===== THE DATA =====
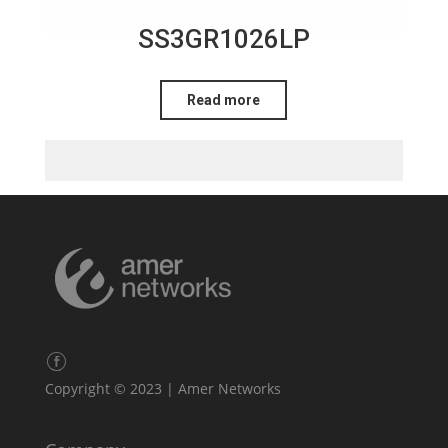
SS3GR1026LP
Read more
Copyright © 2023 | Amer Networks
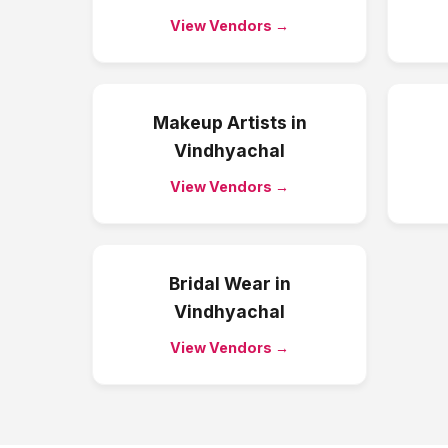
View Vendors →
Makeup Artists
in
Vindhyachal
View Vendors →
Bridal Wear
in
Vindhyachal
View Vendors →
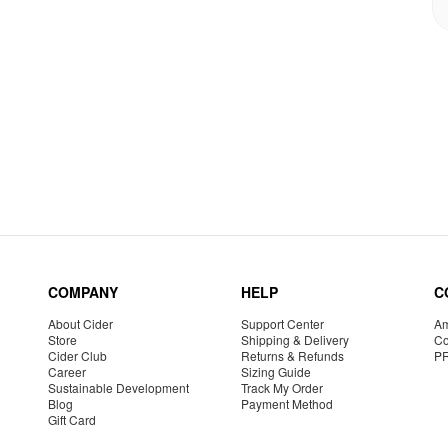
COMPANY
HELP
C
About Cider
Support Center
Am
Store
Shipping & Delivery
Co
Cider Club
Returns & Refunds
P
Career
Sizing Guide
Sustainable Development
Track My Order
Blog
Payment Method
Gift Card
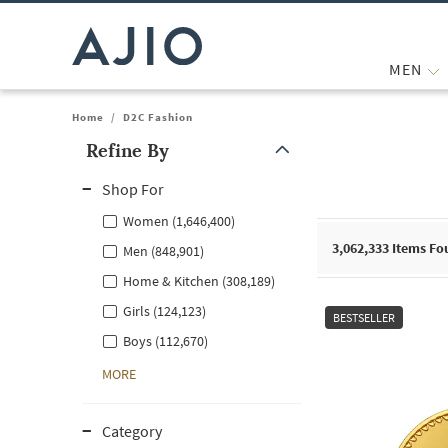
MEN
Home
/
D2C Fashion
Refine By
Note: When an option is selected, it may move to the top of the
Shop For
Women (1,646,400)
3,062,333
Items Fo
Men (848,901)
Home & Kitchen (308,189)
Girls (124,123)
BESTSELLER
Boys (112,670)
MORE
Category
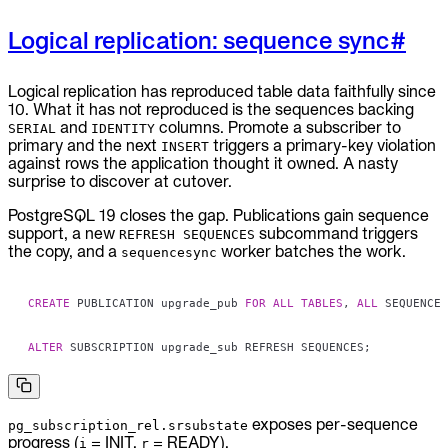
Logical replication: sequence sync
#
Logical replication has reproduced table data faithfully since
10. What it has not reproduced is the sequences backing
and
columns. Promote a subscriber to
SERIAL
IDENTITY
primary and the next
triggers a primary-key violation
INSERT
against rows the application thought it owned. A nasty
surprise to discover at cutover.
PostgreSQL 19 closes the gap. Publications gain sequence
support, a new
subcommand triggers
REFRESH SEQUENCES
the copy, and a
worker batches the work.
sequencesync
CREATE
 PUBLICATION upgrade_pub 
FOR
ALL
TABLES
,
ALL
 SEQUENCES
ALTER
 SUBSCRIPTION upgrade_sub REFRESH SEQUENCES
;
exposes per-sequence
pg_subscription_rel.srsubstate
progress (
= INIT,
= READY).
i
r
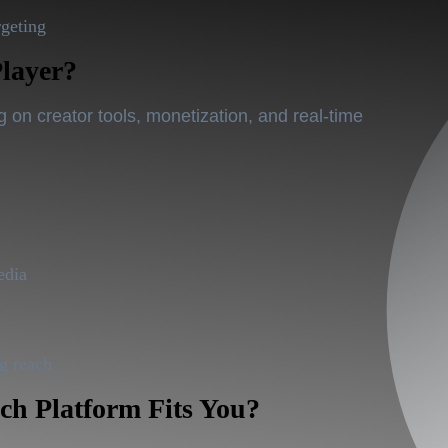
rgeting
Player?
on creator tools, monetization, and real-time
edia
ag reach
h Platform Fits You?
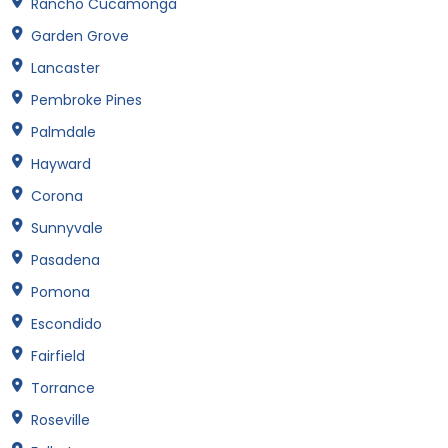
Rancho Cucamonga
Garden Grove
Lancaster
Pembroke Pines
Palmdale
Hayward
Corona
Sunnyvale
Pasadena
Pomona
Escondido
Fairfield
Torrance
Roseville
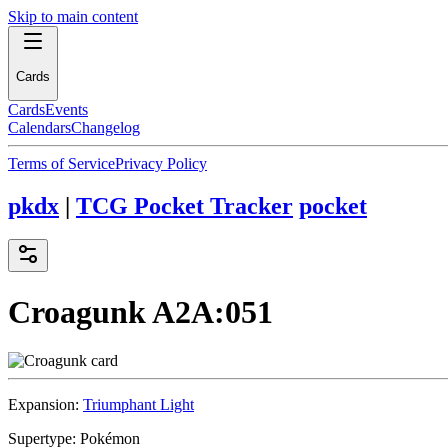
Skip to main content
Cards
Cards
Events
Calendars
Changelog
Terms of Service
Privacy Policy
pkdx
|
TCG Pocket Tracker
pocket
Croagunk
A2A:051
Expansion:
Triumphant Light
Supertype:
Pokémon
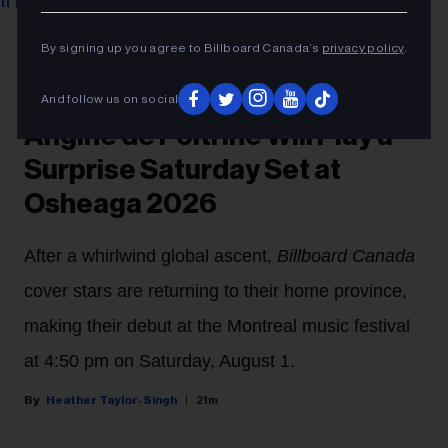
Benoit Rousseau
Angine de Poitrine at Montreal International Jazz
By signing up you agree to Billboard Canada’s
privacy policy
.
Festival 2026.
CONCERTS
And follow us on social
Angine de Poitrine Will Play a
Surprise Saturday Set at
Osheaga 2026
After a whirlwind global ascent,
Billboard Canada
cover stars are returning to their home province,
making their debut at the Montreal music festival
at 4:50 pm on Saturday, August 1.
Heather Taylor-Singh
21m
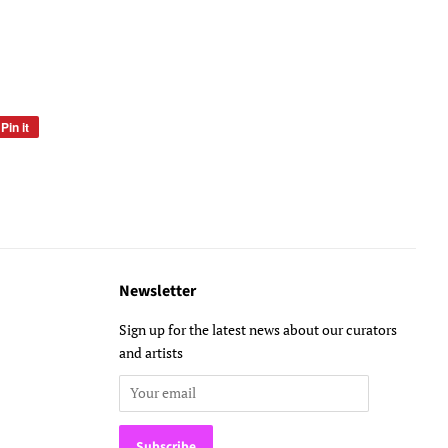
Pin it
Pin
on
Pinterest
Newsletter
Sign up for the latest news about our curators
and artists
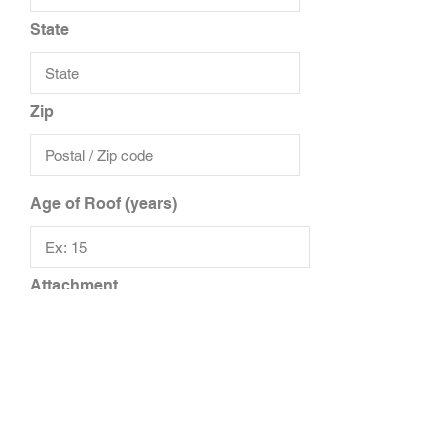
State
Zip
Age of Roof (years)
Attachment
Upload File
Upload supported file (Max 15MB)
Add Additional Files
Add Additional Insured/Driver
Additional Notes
=====
--- TASK OBJECTIVE ---
Among the records, find the lines that contain "Saturday" and copy each of them.

--- ANSWER AREA ---
Surprise Saturday Set at
at 4:50 pm on Saturday, August 1.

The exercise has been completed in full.